What you have to do -> Print the lines below exactly as written, with none missing.

[Recorded data]
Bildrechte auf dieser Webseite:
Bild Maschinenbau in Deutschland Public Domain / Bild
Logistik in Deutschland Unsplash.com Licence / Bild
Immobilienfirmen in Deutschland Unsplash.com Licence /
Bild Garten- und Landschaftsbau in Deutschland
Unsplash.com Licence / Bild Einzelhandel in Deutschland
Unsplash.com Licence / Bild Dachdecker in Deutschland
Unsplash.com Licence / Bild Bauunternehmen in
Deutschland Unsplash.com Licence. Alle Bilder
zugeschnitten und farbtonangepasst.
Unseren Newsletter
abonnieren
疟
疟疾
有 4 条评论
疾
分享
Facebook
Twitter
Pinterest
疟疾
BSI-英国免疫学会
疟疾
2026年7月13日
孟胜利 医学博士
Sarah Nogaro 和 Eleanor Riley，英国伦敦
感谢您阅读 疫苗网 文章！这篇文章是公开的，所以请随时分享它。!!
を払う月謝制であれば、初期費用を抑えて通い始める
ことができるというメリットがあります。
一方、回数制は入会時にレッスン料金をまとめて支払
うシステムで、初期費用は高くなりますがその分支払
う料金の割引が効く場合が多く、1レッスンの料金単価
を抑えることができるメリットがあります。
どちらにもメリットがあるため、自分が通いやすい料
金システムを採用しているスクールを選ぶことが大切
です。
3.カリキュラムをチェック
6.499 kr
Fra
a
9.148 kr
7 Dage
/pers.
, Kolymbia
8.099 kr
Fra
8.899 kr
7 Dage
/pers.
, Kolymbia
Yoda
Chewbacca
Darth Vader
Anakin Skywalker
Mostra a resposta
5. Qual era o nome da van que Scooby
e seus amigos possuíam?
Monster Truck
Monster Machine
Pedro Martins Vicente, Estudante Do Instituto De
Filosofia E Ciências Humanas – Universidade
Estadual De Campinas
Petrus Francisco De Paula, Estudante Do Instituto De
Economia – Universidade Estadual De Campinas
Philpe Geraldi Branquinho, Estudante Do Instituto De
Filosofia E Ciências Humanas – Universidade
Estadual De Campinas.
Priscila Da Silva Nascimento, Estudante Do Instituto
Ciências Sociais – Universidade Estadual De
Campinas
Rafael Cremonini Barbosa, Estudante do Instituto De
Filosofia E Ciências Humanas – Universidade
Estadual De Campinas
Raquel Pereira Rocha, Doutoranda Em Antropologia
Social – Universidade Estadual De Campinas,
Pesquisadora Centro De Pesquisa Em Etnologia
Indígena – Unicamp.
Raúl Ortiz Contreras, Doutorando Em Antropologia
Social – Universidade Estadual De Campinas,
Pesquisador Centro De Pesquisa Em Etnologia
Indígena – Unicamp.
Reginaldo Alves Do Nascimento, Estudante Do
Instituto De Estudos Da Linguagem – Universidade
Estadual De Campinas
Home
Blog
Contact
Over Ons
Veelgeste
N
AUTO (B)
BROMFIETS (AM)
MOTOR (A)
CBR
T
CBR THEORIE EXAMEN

Response area ->
Bildrechte auf dieser Webseite:
Bild Maschinenbau in Deutschland Public Domain / Bild
Logistik in Deutschland Unsplash.com Licence / Bild
Immobilienfirmen in Deutschland Unsplash.com Licence /
Bild Garten- und Landschaftsbau in Deutschland
Unsplash.com Licence / Bild Einzelhandel in Deutschland
Unsplash.com Licence / Bild Dachdecker in Deutschland
Unsplash.com Licence / Bild Bauunternehmen in
Deutschland Unsplash.com Licence. Alle Bilder
zugeschnitten und farbtonangepasst.
Unseren Newsletter
abonnieren
疟
疟疾
有 4 条评论
疾
分享
Facebook
Twitter
Pinterest
疟疾
BSI-英国免疫学会
疟疾
2026年7月13日
孟胜利 医学博士
Sarah Nogaro 和 Eleanor Riley，英国伦敦
感谢您阅读 疫苗网 文章！这篇文章是公开的，所以请随时分享它。!!
を払う月謝制であれば、初期費用を抑えて通い始める
ことができるというメリットがあります。
一方、回数制は入会時にレッスン料金をまとめて支払
うシステムで、初期費用は高くなりますがその分支払
う料金の割引が効く場合が多く、1レッスンの料金単価
を抑えることができるメリットがあります。
どちらにもメリットがあるため、自分が通いやすい料
金システムを採用しているスクールを選ぶことが大切
です。
3.カリキュラムをチェック
6.499 kr
Fra
a
9.148 kr
7 Dage
/pers.
, Kolymbia
8.099 kr
Fra
8.899 kr
7 Dage
/pers.
, Kolymbia
Yoda
Chewbacca
Darth Vader
Anakin Skywalker
Mostra a resposta
5. Qual era o nome da van que Scooby
e seus amigos possuíam?
Monster Truck
Monster Machine
Pedro Martins Vicente, Estudante Do Instituto De
Filosofia E Ciências Humanas – Universidade
Estadual De Campinas
Petrus Francisco De Paula, Estudante Do Instituto De
Economia – Universidade Estadual De Campinas
Philpe Geraldi Branquinho, Estudante Do Instituto De
Filosofia E Ciências Humanas – Universidade
Estadual De Campinas.
Priscila Da Silva Nascimento, Estudante Do Instituto
Ciências Sociais – Universidade Estadual De
Campinas
Rafael Cremonini Barbosa, Estudante do Instituto De
Filosofia E Ciências Humanas – Universidade
Estadual De Campinas
Raquel Pereira Rocha, Doutoranda Em Antropologia
Social – Universidade Estadual De Campinas,
Pesquisadora Centro De Pesquisa Em Etnologia
Indígena – Unicamp.
Raúl Ortiz Contreras, Doutorando Em Antropologia
Social – Universidade Estadual De Campinas,
Pesquisador Centro De Pesquisa Em Etnologia
Indígena – Unicamp.
Reginaldo Alves Do Nascimento, Estudante Do
Instituto De Estudos Da Linguagem – Universidade
Estadual De Campinas
Home
Blog
Contact
Over Ons
Veelgeste
N
AUTO (B)
BROMFIETS (AM)
MOTOR (A)
CBR
T
CBR THEORIE EXAMEN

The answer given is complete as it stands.